──────── Kaynak Metin ────────
07/07/2010 | Yazar: Alp Biricik

İktidar, gün­delik hayatın her alanında ideal yurttaş öznesini ‘heteroseksüel erkek’ olarak kurguladığından, sayısı gün geçtikçe artan

Öteki’nin Ürettiği Mekânlar  Kaos GL - LGBTİ+ Haber Portalı

İktidar, gün­delik hayatın her alanında ideal yurttaş öznesini ‘heteroseksüel erkek’ olarak kurguladığından, sayısı gün geçtikçe artan kent, semt ve çeşitli mekânlara ilişkin çıkan yayınlarda (eş)cinsel mekân öyküleri görünmez oluyor.

Öteki’nin Ürettiği Mekânlar ve Toplumsal Cinsiyet/Cinsellik Kurguları1
I.
Güneşe ve erkekliğe büyüyen vücudum
düşüverecek ellerinizden ve
bir gün elbette Zeki Müren’i seveceksiniz
(Zeki Müren’i seviniz)
Arkadaş Zekai Özger, Merhaba Canım2

Taksim Meydan’ına akşamüstü saat beşe yirmi kala vardım. İndiğim taksiden meydana doğru kıvrılırken, her renkten çiçek satmaya çalışan esnafın sesleri ve çiçeklerin kokuları içinde buldum ken­dimi. Burası İstanbul’un en sevdiğim köşelerinden birisidir. Gece gündüz öbek öbek teneke kutulara yerleştirilmiş çiçekler, insanı Beyoğlu’nun bitmez sanılan keşmekeşine karışmadan önce sessizce karşılar.

İstiklâl Caddesi’nin girişine doğru yöneldiğimde, ileride birikmiş küçük grubu gördüm. Gözlerim uzaktan bir iki gökkuşağı bayrağını seçerken, top­luluğa yaklaştıkça bazı yüzler aşinalaşmaya başla­dı. Bazıları yıllar içinde sayısı bir elin parmakla­rından daha az olan eşcinsel mekânlarında zaman zaman gördüğüm, bildiğim yüzlerdi. Her zamanki gibi uzaktan başımızı hafif öne eğerek tebessümle birbirimize selam verdik.
 
Açıkçası biraz gergindim. Türkiye’de her barışçıl politik etkinlik öncesi yaşanan “umarım bir olay çıkmaz” kaygısından bahsediyorum biraz. Bir ara polis ellerinde gaz maskeleriyle yanımızdan ikili sıra halinde geçerken, birilerinin, “eğer gaz mas­kelerini taktıklarını görürseniz hemen kaçın” dedi­ğini hatırlıyorum.
──────── Kayıtlı Girdiler ────────
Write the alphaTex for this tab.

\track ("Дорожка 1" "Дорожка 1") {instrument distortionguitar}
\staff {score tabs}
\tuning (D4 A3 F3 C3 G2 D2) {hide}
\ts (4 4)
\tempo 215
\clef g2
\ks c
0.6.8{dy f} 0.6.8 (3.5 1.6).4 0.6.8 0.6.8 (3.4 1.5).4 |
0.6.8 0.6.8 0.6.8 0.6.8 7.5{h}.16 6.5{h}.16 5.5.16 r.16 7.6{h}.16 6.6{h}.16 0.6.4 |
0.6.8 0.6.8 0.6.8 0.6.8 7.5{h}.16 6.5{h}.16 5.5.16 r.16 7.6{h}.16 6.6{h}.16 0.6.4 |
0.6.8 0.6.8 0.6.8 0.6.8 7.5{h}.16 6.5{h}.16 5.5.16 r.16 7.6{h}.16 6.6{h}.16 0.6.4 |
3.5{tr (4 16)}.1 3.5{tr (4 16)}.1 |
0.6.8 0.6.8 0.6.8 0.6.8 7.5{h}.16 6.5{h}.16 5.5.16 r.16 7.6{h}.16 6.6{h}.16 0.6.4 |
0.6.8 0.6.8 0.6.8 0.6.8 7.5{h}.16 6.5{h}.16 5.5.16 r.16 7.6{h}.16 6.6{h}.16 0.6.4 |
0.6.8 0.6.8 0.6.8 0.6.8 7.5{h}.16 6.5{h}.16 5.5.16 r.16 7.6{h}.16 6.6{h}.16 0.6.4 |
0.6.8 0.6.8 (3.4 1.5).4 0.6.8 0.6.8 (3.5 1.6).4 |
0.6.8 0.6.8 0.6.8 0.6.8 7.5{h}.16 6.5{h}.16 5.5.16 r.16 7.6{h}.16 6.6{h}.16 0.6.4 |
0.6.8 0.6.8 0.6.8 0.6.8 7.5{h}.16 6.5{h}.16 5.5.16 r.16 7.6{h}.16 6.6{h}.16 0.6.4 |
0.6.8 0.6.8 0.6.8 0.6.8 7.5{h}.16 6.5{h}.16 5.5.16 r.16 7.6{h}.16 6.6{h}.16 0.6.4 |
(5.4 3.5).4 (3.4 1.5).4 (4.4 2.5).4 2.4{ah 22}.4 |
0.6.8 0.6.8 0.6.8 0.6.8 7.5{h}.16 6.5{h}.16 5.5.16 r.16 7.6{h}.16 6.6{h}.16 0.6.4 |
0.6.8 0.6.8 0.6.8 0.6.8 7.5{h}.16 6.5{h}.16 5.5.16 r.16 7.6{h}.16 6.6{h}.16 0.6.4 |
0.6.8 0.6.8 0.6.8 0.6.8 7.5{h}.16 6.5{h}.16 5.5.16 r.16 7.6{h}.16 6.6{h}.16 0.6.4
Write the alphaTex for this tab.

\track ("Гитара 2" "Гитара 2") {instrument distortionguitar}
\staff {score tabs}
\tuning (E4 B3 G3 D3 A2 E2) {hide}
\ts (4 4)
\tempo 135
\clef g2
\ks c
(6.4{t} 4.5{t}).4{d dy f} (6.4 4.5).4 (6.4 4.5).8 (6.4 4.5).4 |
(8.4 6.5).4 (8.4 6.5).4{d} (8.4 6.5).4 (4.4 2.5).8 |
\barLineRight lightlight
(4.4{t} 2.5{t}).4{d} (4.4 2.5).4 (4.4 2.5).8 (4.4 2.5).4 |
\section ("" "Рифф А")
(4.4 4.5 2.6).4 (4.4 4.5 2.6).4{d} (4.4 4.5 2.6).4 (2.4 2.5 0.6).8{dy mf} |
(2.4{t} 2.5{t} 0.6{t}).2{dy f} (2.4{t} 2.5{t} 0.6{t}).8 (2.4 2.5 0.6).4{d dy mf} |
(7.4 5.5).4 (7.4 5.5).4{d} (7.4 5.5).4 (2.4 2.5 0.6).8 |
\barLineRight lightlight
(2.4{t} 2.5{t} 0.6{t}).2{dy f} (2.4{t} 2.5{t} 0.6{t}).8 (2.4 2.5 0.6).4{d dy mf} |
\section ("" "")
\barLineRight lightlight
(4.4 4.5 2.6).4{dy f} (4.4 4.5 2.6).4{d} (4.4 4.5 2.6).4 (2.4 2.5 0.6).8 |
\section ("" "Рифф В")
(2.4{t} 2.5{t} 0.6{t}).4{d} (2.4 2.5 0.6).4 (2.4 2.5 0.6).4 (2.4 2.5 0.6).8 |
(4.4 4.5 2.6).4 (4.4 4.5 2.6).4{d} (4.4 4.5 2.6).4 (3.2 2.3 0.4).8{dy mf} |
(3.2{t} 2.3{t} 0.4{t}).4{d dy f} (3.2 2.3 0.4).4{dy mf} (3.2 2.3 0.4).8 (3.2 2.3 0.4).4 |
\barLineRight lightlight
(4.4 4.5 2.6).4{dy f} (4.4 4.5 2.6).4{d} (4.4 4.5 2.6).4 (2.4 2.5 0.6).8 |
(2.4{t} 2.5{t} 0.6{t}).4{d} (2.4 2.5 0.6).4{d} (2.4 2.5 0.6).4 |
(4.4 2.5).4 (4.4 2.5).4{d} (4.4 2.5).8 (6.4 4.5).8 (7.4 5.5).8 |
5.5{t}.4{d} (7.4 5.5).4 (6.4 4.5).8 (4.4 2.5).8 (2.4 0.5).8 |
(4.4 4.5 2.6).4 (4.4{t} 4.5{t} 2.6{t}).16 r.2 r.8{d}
────────
• Yapılacaklar:
(a) Kaynak metinde “İstiklâl Caddesi’nin girişine doğru yöneldiğimde” sözleriyle açılan paragrafı, ana bilgileri koruyarak daha kısa biçimde yeniden yazın.
(b) Kaynak metne göre anlatıcı Taksim Meydanı’na saat kaçta vardı?

• Cevap Anahtarı:
(a) İstiklâl Caddesi’nin girişine yaklaşırken küçük bir grup ve birkaç gökkuşağı bayrağı gördüm. Yaklaştıkça, sayısı yıllar içinde bir elin parmaklarından az olan eşcinsel mekânlarında rastladığım tanıdık yüzleri seçtim. Her zamanki gibi uzaktan başımızı hafifçe eğip gülümseyerek selamlaştık.

(b) Akşamüstü saat beşe yirmi kala.